HEADQUARTERS DEPARTMENT OF THE G
HEADQUARTERS DEPARTMENT OF THE GULF,
Mobile, Ala., November 7, 1863.
General SAMUEL COOPER,
Adjt. and Insp. Gen., C.S. Army, Richmond, Va.:
GENERAL: I again call your attention to my request to accept into the Confederate service the company of creoles of Mobile, because I think that perhaps the War Department is not exactly informed about the people I have reference to. When Spain ceded this territory to the United States in 1803, the creoles were guaranteed all the immunities and privileges of the citizens of the United States, and have continued to enjoy them up to this time. They have, many of them, negro blood in the degree which disqualifies other persons of negro race from the rights of citizens, but they do not stand here on the footing of negroes. They are very anxious to enter the Confederate service, and I propose to make heavy artillerists of them, for which they will be admirably qualified. Please let me hear at your earliest convenience if I may have them enrolled in a company, or in companies if I can find enough of them to make more than one company.

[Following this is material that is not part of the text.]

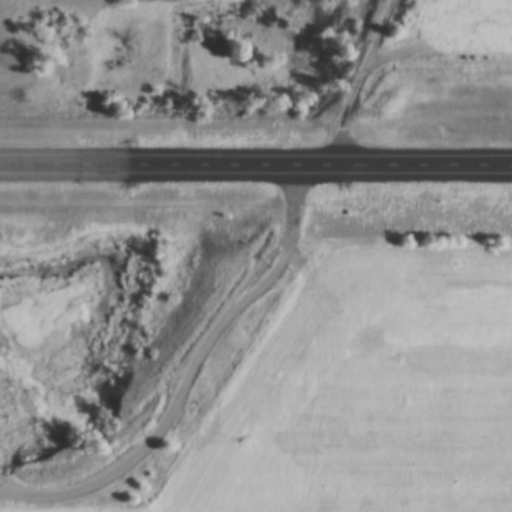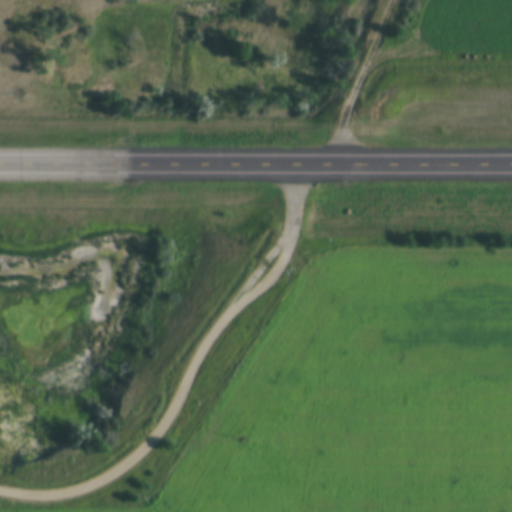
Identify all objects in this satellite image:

I am, general, very respectfully, your obedient servant,
DABNEY H. MAURY,
ADJUTANT AND INSPECTOR GENERAL'S OFFICE,
November 20, 1863.
Respectfully submitted to the Secretary of War. An application to have a company of creoles at Mobile accepted into Confederate service.
By order, &c.:
JOHN W. RIELY,
Captain and Assistant Adjutant-General.
[NOVEMBER] 24, 1863.
Our position with the North and before the world will not allow the employment as armed soldiers of negroes. If these creoles can be naturally and properly discriminated from negroes, the authority may be considered as conferred; otherwise not, unless you can enlist them as "navvies" (to use the English term) or for subordinate working purposes.